Par Agathe Perrier, le 18 juin 2019

Journaliste

Des boutiques-écoles Skola à Impact Jeunes, qui agit auprès des 13-30 ans des cités, en passant par Le Cloître, un pôle d’entreprenariat dédié à l’inclusion sociale, Bruno Galy, directeur régional des Apprentis d’Auteuil détaille comment Marseille est devenue une fabrique à ciel ouvert de dispositifs uniques, à même de proposer des solutions d’avenir aux plus fragiles, et aux jeunes en tout premier lieu.

 

Apprentis d’Auteuil : la défense des publics fragilisés pour ADN 1
Bruno Galy, directeur régional adjoint d’Apprentis d’Auteuil en Provence-Alpes-Côte d’Azur © AP

Marcelle – Comment est née la fondation Apprentis d’Auteuil ?  
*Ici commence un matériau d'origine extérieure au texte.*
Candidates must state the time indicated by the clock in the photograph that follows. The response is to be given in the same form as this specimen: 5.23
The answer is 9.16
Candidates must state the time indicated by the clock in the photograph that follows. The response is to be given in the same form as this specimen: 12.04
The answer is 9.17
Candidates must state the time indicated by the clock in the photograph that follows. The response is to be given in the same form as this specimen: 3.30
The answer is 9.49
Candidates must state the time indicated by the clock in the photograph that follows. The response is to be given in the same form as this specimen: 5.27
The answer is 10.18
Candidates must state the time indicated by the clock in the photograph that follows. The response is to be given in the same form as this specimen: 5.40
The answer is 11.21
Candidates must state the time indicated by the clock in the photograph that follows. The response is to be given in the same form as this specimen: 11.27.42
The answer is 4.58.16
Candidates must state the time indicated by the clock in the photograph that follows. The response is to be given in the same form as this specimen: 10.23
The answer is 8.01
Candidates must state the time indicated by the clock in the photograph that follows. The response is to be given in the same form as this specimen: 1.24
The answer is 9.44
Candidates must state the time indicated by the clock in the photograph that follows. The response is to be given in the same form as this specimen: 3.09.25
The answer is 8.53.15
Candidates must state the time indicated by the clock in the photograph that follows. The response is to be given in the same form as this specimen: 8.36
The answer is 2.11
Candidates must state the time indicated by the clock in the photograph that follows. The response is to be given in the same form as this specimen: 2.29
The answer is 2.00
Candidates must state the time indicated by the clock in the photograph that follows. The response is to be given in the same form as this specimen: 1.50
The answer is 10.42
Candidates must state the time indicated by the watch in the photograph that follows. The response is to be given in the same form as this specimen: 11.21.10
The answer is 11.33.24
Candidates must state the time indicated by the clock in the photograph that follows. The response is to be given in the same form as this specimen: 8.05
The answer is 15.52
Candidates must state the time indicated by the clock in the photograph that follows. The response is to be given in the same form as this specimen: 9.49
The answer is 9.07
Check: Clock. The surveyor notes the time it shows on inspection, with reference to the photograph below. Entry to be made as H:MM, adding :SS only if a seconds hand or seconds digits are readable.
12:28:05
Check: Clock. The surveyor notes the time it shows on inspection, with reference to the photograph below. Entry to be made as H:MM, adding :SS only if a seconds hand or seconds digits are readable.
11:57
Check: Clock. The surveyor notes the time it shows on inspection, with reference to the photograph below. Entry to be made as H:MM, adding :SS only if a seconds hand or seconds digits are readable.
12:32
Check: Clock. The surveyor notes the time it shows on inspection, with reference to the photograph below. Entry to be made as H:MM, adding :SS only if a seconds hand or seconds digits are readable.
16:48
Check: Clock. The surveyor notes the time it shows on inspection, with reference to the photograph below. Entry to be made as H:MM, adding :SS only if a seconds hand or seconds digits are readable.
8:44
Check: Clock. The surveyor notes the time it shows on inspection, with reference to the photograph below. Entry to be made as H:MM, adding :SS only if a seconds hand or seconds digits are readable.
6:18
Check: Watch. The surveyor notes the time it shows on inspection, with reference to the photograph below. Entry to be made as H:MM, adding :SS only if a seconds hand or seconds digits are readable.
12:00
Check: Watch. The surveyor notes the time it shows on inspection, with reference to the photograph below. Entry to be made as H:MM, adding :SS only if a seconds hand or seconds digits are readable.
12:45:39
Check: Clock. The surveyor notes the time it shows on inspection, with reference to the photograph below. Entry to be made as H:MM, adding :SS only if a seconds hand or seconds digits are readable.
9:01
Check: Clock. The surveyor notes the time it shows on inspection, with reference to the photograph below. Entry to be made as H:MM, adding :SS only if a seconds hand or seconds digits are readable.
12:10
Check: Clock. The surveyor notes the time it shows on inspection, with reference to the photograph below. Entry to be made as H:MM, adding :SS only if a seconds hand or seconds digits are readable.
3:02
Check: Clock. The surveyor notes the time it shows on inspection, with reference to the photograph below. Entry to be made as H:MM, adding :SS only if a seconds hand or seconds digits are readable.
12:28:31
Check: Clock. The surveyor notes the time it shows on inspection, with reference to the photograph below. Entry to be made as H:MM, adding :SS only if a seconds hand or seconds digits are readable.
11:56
Bruno Galy – D’un combat qui est notre ADN aujourd’hui et qui concerne tout ce qui peut toucher à la dignité humaine. La fondation est née il y a plus de 150 ans à l’initiative d’un prêtre, l’abbé Roussel, qui se baladait dans la rue à Paris et qui a vu des enfants se nourrir dans une poubelle. Il les a accueillis chez lui et s’est dit : « C’est bien beau de les loger, mais il faut aussi leur donner un métier ». Il y a ensuite eu un deuxième personnage clé dans notre histoire, le père Daniel Brottier, dans les années 1920-1930. La structure n’allait pas bien à son arrivée et c’est lui qui a donné cette impulsion de mener des actions constamment adaptées aux besoins de la société.

Accueillir des enfants fait toujours partie de vos actions aujourd’hui, mais pas seulement…

Les derniers chiffres dans la région PACA montrent que l’on accueille aujourd’hui près de 1 500 jeunes, mais que l’on accompagne aussi 400 familles, dans 19 établissements (ndlr : voir les chiffres nationaux en bonus en fin de l’article). Notre spectre d’activités est très large et couvre tout le début de la vie : on a des crèches Apprentis d’Auteuil, des écoles, des collèges, des formations continues et initiales, de l’apprentissage. Mais aussi du logement social, des résidences sociales où on accueille généralement des mamans seules avec enfant(s), des maisons des familles…

Apprentis d’Auteuil : la défense des publics fragilisés pour ADN
Les établissements Apprentis d’Auteuil en région PACA.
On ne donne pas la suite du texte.